- _WORK TO COMPLETE_
Every entry is to be returned as it stands, apart from the pictures.

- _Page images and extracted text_
——

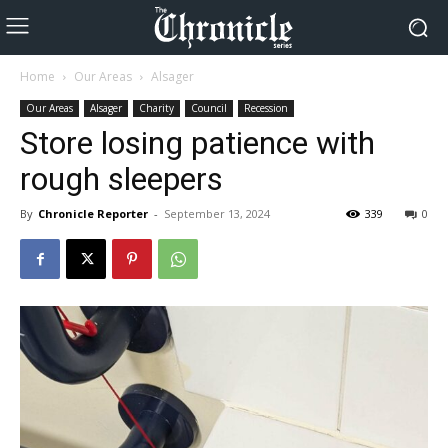
Home
Our Areas
Alsager
Our Areas
Alsager
Charity
Council
Recession
Store losing patience with
rough sleepers
By
Chronicle Reporter
-
September 13, 2024
339
0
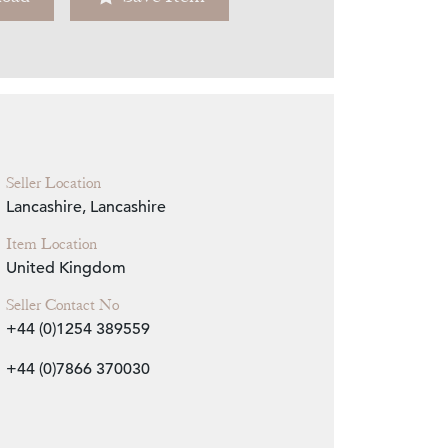
Zoom
Seller Location
Lancashire, Lancashire
Item Location
United Kingdom
Seller Contact No
+44 (0)1254 389559
+44 (0)7866 370030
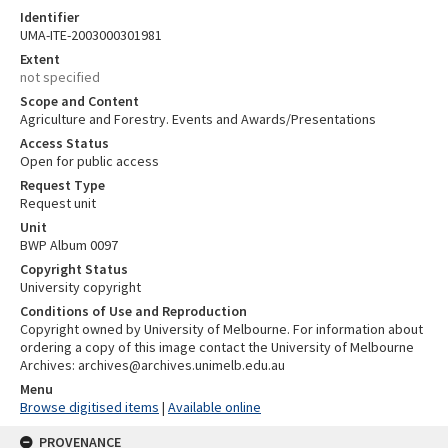
Identifier
UMA-ITE-2003000301981
Extent
not specified
Scope and Content
Agriculture and Forestry. Events and Awards/Presentations
Access Status
Open for public access
Request Type
Request unit
Unit
BWP Album 0097
Copyright Status
University copyright
Conditions of Use and Reproduction
Copyright owned by University of Melbourne. For information about
ordering a copy of this image contact the University of Melbourne
Archives: archives@archives.unimelb.edu.au
Menu
Browse digitised items
|
Available online
PROVENANCE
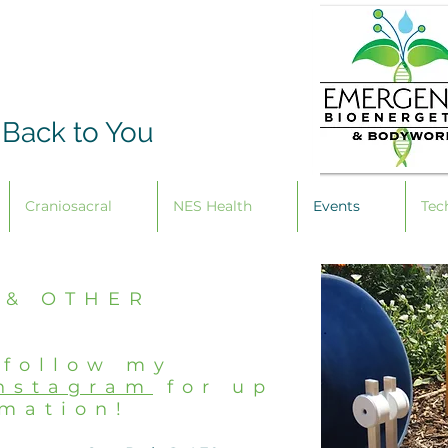
 Back to You
Craniosacral
NES Health
Events
Tec
 & OTHER
 follow my
nstagram
for up
rmation!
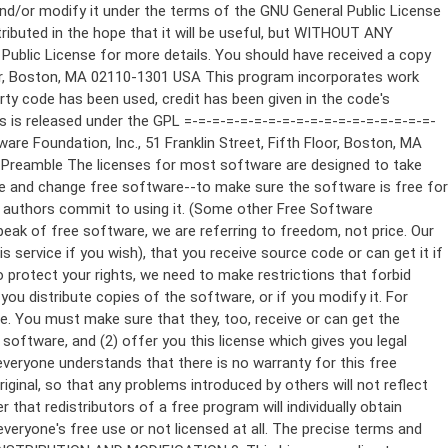
ppropriate copyright notice and a notice that there is no warranty (or else, saying that you provide a warranty) and that users may redistribute the program under these conditions, and telling the user how to view a copy of this License. (Exception: if the Program itself is interactive but does not normally print such an announcement, your work based on the Program is not required to print an announcement.) These requirements apply to the modified work as a whole. If identifiable sections of that work are not derived from the Program, and can be reasonably considered independent and separate works in themselves, then this License, and its terms, do not apply to those sections when you distribute them as separate works. But when you distribute the same sections as part of a whole which is a work based on the Program, the distribution of the whole must be on the terms of this License, whose permissions for other licensees extend to the entire whole, and thus to each and every part regardless of who wrote it. Thus, it is not the intent of this section to claim rights or contest your rights to work written entirely by you; rather, the intent is to exercise the right to control the distribution of derivative or collective works based on the Program. In addition, mere aggregation of another work not based on the Program with the Program (or with a work based on the Program) on a volume of a storage or distribution medium does not bring the other work under the scope of this License. 3. You may copy and distribute the Program (or a work based on it, under Section 2) in object code or executable form under the terms of Sections 1 and 2 above provided that you also do one of the following: a) Accompany it with the complete corresponding machine-readable source code, which must be distributed under the terms of Sections 1 and 2 above on a medium customarily used for software interchange; or, b) Accompany it with a written offer, valid for at least three years, to give any third party, for a charge no more than your cost of physically performing source distribution, a complete machine-readable copy of the corresponding source code, to be distributed under the terms of Sections 1 and 2 above on a medium customarily used for software interchange; or, c) Accompany it with the information you received as to the offer to distribute corresponding source code. (This alternative is allowed only for noncommercial distribution and only if you received the program in object code or executable form with such an offer, in accord with Subsection b above.) The source code for a work means the preferred form of the work for making modifications to it. For an executable work, complete source code means all the source code for all modules it contains, plus any associated interface definition files, plus the scripts used to control compilation and installation of the executable. However, as a special exception, the source code distributed need not include anything that is normally distributed (in either source or binary form) with the major components (compiler, kernel, and so on) of the operating system on which the executable runs, unless that component itself ac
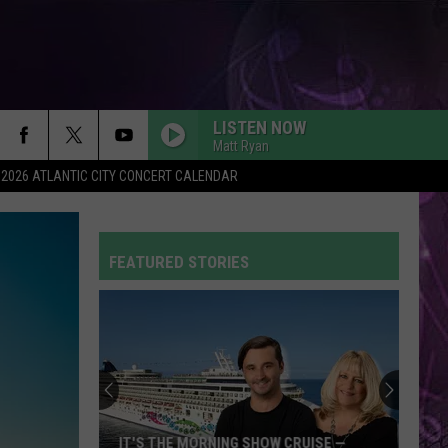
LISTEN NOW
Matt Ryan
2026 ATLANTIC CITY CONCERT CALENDAR
FEATURED STORIES
 THE MORNING SHOW CRUISE —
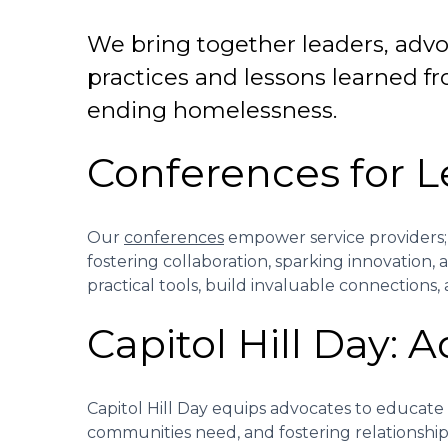
We bring together leaders, advoc
practices and lessons learned fr
ending homelessness.
Conferences for 
Our
conferences
empower service providers; a
fostering collaboration, sparking innovation,
practical tools, build invaluable connections
Capitol Hill Day: 
Capitol Hill Day equips advocates to educate
communities need, and fostering relationshi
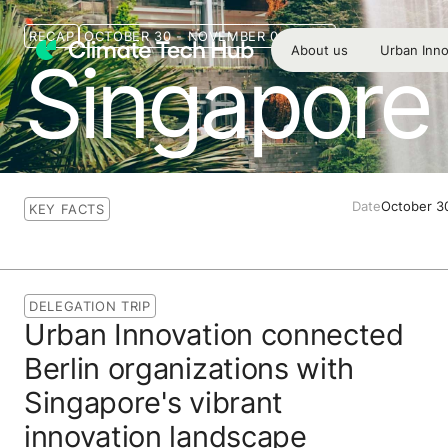
RECAP
OCTOBER 30 - NOVEMBER 02, 2023
About us
Urban Inno
Singapore 
Date
October 3
KEY FACTS
DELEGATION TRIP
Urban Innovation connected
Berlin organizations with
Singapore's vibrant
innovation landscape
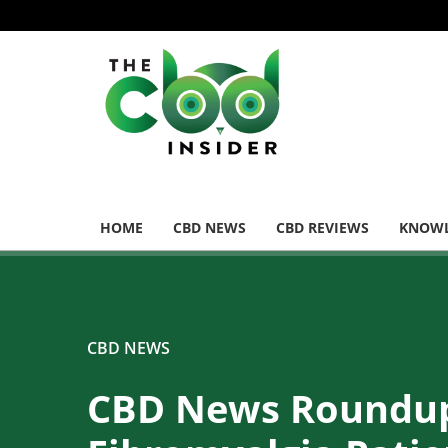
HOME
CBD NEWS
CBD REVIEWS
KNOWL
CBD NEWS
CBD News Roundu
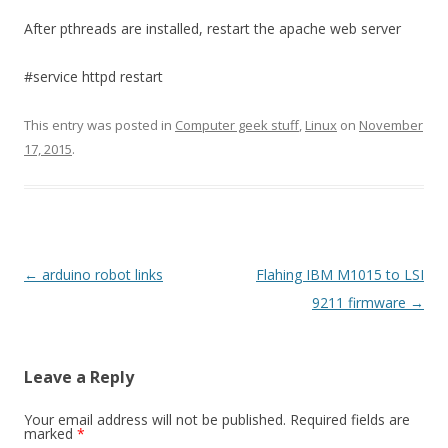
After pthreads are installed, restart the apache web server
#service httpd restart
This entry was posted in
Computer geek stuff
,
Linux
on
November
17, 2015
.
Post
←
arduino robot links
Flahing IBM M1015 to LSI
navigation
9211 firmware
→
Leave a Reply
Your email address will not be published.
Required fields are
marked
*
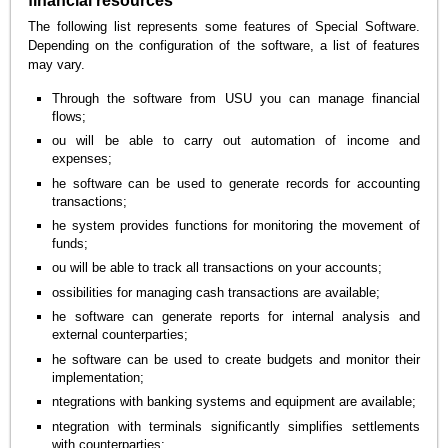
financial resources
The following list represents some features of Special Software.
Depending on the configuration of the software, a list of features
may vary.
Through the software from USU you can manage financial
flows;
ou will be able to carry out automation of income and
expenses;
he software can be used to generate records for accounting
transactions;
he system provides functions for monitoring the movement of
funds;
ou will be able to track all transactions on your accounts;
ossibilities for managing cash transactions are available;
he software can generate reports for internal analysis and
external counterparties;
he software can be used to create budgets and monitor their
implementation;
ntegrations with banking systems and equipment are available;
ntegration with terminals significantly simplifies settlements
with counterparties;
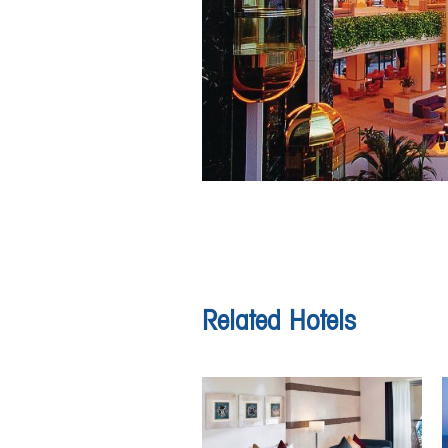
Related Hotels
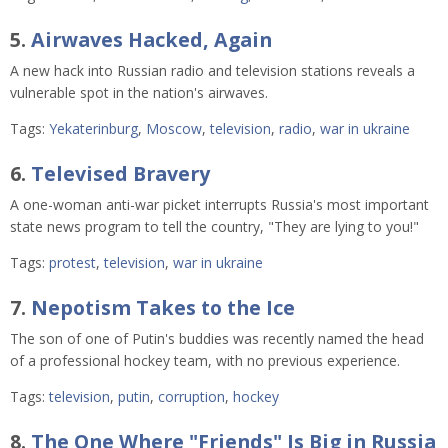
5.
Airwaves Hacked, Again
A new hack into Russian radio and television stations reveals a
vulnerable spot in the nation's airwaves.
Tags:
Yekaterinburg
,
Moscow
,
television
,
radio
,
war in ukraine
6.
Televised Bravery
A one-woman anti-war picket interrupts Russia's most important
state news program to tell the country, "They are lying to you!"
Tags:
protest
,
television
,
war in ukraine
7.
Nepotism Takes to the Ice
The son of one of Putin's buddies was recently named the head
of a professional hockey team, with no previous experience.
Tags:
television
,
putin
,
corruption
,
hockey
8.
The One Where "Friends" Is Big in Russia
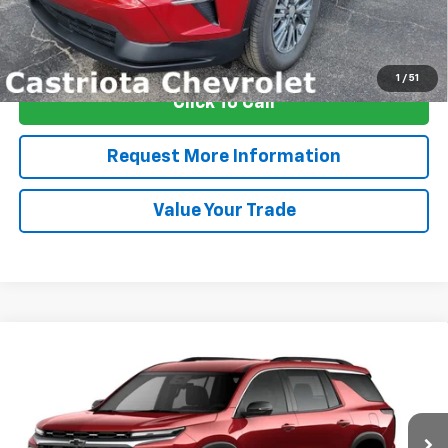
View & Buy
1
/
51
Click To Call
Request More Information
Value Your Trade
Compare Vehicle
Window Sticker
New
2026
Chevrolet Traverse
LT
BUY
FINANCE
LEASE
Special Offer
Price Drop
VIN:
1GNERGKS7TJ398655
Stock:
B436050
Model:
1LB56
$44,827
$3,000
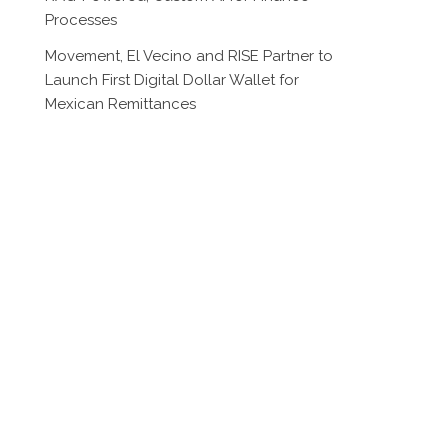
Processes
Movement, El Vecino and RISE Partner to
Launch First Digital Dollar Wallet for
Mexican Remittances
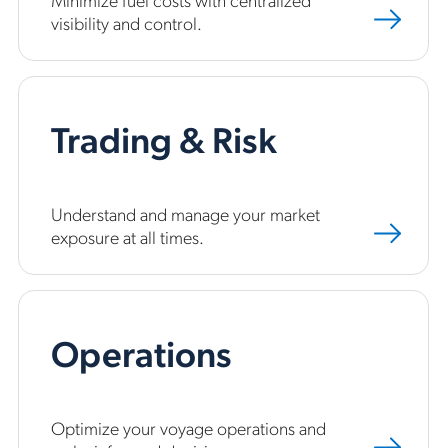
visibility and control.
Trading & Risk
Understand and manage your market
exposure at all times.
Operations
Optimize your voyage operations and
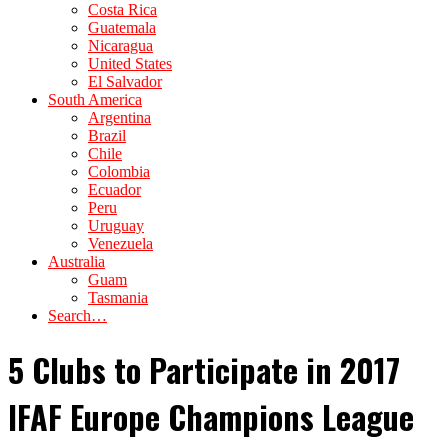
Costa Rica
Guatemala
Nicaragua
United States
El Salvador
South America
Argentina
Brazil
Chile
Colombia
Ecuador
Peru
Uruguay
Venezuela
Australia
Guam
Tasmania
Search…
5 Clubs to Participate in 2017
IFAF Europe Champions League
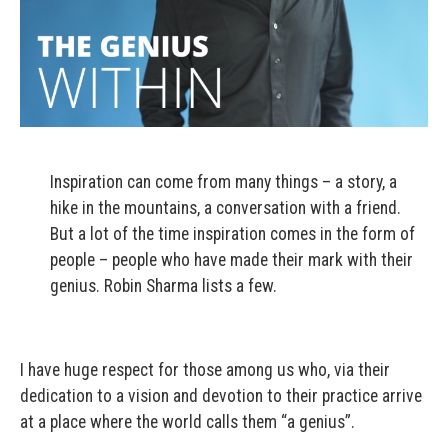
Inspiration can come from many things – a story, a
hike in the mountains, a conversation with a friend.
But a lot of the time inspiration comes in the form of
people – people who have made their mark with their
genius. Robin Sharma lists a few.
I have huge respect for those among us who, via their
dedication to a vision and devotion to their practice arrive
at a place where the world calls them “a genius”.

——

- _YOUR SOLUTION_
Home
Our Areas
Alsager
Our Areas
Alsager
Charity
Council
Recession
Store losing patience with
rough sleepers
By
Chronicle Reporter
-
September 13, 2024
339
0
Zoom
Seller Location
Lancashire, Lancashire
Item Location
United Kingdom
Seller Contact No
+44 (0)1254 389559
+44 (0)7866 370030
Identifier
UMA-ITE-2003000301981
Extent
not specified
Scope and Content
Agriculture and Forestry. Events and Awards/Presentations
Access Status
Open for public access
Request Type
Request unit
Unit
BWP Album 0097
Copyright Status
University copyright
Conditions of Use and Reproduction
Copyright owned by University of Melbourne. For information about
ordering a copy of this image contact the University of Melbourne
Archives: archives@archives.unimelb.edu.au
Menu
Browse digitised items
|
Available online
PROVENANCE
 Back to You
Craniosacral
NES Health
Events
Tec
 & OTHER
 follow my
nstagram
for up
rmation!
ppropriate copyright notice and a notice that there is no warranty (or else, saying that you provide a warranty) and that users may redistribute the program under these conditions, and telling the user how to view a copy of this License. (Exception: if the Program itself is interactive but does not normally print such an announcement, your work based on the Program is not required to print an announcement.) These requirements apply to the modified work as a whole. If identifiable sections of that work are not derived from the Program, and can be reasonably considered independent and separate works in themselves, then this License, and its terms, do not apply to those sections when you distribute them as separate works. But when you distribute the same sections as part of a whole which is a work based on the Program, the distribution of the whole must be on the terms of this License, whose permissions for other licensees extend to the entire whole, and thus to each and every part regardless of who wrote it. Thus, it is not the intent of this section to claim rights or contest your rights to work written entirely by you; rather, the intent is to exercise the right to control the distribution of derivative or collective works based on the Program. In addition, mere aggregation of another work not based on the Program with the Program (or with a work based on the Program) on a volume of a storage or distribution medium does not bring the other work under the scope of this License. 3. You may copy and distribute the Program (or a work based on it, under Section 2) in object code or executable form under the terms of Sections 1 and 2 above provided that you also do one of the following: a) Accompany it with the complete corresponding machine-readable source code, which must be distributed under the terms of Sections 1 and 2 above on a medium customarily used for software interchange; or, b) Accompany it with a written offer, valid for at least three years, to give any third party, for a charge no more than your cost of physically performing source distribution, a complete machine-readable copy of the corresponding source code, to be distributed under the terms of Sections 1 and 2 above on a medium customarily used for software interchange; or, c) Accompany it with the information you received as to the offer to distribute corresponding source code. (This alternative is allowed only for noncommercial distribution and only if you received the program in object code or executable form with such an offer, in accord with Subsection b above.) The source code for a work means the preferred form of the work for making modifications to it. For an executable work, complete source code means all the source code for all modules it contains, plus any associated interface definition files, plus the scripts used to control compilation and installation of the executable. However, as a special exception, the source code distributed need not include anything that is normally distributed (in either source or binary form) with the major components (compiler, kernel, and so on) of the operating system on which the executable runs, unless that component itself ac
LISTEN NOW
Matt Ryan
2026 ATLANTIC CITY CONCERT CALENDAR
FEATURED STORIES
 THE MORNING SHOW CRUISE —
We bring together leaders, advoc
practices and lessons learned fr
ending homelessness.
Conferences for 
Our
conferences
empower service providers; a
fostering collaboration, sparking innovation,
practical tools, build invaluable connections
Capitol Hill Day: 
Capitol Hill Day equips advocates to educate
communities need, and fostering relationshi
RECAP
OCTOBER 30 - NOVEMBER 02, 2023
About us
Urban Inno
Singapore 
Date
October 3
KEY FACTS
DELEGATION TRIP
Urban Innovation connected
Berlin organizations with
Singapore's vibrant
innovation landscape
HOME
CBD NEWS
CBD REVIEWS
KNOWL
CBD NEWS
CBD News Roundu
After pthreads are installed, restart the apache web server
#service httpd restart
This entry was posted in
Computer geek stuff
,
Linux
on
November
17, 2015
.
Post
←
arduino robot links
Flahing IBM M1015 to LSI
navigation
9211 firmware
→
Leave a Reply
Your email address will not be published.
Required fields are
marked
*
financial resources
The following list represents some features of Special Software.
Depending on the configuration of the software, a list of features
may vary.
Through the software from USU you can manage financial
flows;
ou will be able to carry out automation of income and
expenses;
he software can be used to generate records for accounting
transactions;
he system provides functions for monitoring the movement of
funds;
ou will be able to track all transactions on your accounts;
ossibilities for managing cash transactions are available;
he software can generate reports for internal analysis and
external counterparties;
he software can be used to create budgets and monitor their
implementation;
ntegrations with banking systems and equipment are available;
ntegration with terminals significantly simplifies settlements
with counterparties;
Related Hotels
5.
Airwaves Hacked, Again
A new hack into Russian radio and television stations reveals a
vulnerable spot in the nation's airwaves.
Tags:
Yekaterinburg
,
Moscow
,
television
,
radio
,
war in ukraine
6.
Televised Bravery
A one-woman anti-war picket interrupts Russia's most important
state news program to tell the country, "They are lying to you!"
Tags:
protest
,
television
,
war in ukraine
7.
Nepotism Takes to the Ice
The son of one of Putin's buddies was recently named the head
of a professional hockey team, with no previous experience.
Tags:
television
,
putin
,
corruption
,
hockey
8.
The One Where "Friends" Is Big in Russia
View & Buy
1
/
51
Click To Call
Request More Information
Value Your Trade
Compare Vehicle
Window Sticker
New
2026
Chevrolet Traverse
LT
BUY
FINANCE
LEASE
Special Offer
Price Drop
VIN:
1GNERGKS7TJ398655
Stock:
B436050
Model:
1LB56
$44,827
$3,000
Processes
Movement, El Vecino and RISE Partner to
Launch First Digital Dollar Wallet for
Mexican Remittances
visibility and control.
Trading & Risk
Understand and manage your market
exposure at all times.
Operations
Optimize your voyage operations and
Costa Rica
Guatemala
Nicaragua
United States
El Salvador
South America
Argentina
Brazil
Chile
Colombia
Ecuador
Peru
Uruguay
Venezuela
Australia
Guam
Tasmania
Search…
5 Clubs to Participate in 2017
IFAF Europe Champions League
Inspiration can come from many things – a story, a
hike in the mountains, a conversation with a friend.
But a lot of the time inspiration comes in the form of
people – people who have made their mark with their
genius. Robin Sharma lists a few.
I have huge respect for those among us who, via their
dedication to a vision and devotion to their practice arrive
at a place where the world calls them “a genius”.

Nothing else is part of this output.